Required work →
Locate every line in the data below that contains the string "Recorded", and copy each of those lines.

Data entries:

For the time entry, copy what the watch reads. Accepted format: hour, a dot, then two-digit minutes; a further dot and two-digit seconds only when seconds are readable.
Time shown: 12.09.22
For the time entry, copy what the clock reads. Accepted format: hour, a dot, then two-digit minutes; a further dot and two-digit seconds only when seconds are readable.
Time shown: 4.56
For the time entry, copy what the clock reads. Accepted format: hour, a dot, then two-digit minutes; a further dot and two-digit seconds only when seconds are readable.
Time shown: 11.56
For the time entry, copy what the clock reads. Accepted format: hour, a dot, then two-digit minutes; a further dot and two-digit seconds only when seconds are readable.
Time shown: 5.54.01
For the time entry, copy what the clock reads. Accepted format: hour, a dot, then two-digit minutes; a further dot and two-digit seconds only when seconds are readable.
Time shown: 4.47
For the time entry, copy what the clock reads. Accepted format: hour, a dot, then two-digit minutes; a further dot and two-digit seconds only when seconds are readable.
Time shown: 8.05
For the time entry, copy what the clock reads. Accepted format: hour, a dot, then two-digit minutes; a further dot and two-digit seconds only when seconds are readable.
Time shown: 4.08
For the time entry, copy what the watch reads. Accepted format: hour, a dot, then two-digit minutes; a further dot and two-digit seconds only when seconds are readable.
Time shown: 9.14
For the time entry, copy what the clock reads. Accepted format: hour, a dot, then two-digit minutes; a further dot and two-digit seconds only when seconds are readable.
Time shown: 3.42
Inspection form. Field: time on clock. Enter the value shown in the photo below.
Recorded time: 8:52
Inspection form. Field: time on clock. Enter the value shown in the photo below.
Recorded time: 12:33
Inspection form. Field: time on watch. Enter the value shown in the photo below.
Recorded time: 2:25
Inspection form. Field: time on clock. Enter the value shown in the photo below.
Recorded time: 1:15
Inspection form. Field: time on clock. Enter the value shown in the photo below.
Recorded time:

Written solution →
Recorded time: 8:52
Recorded time: 12:33
Recorded time: 2:25
Recorded time: 1:15
Recorded time:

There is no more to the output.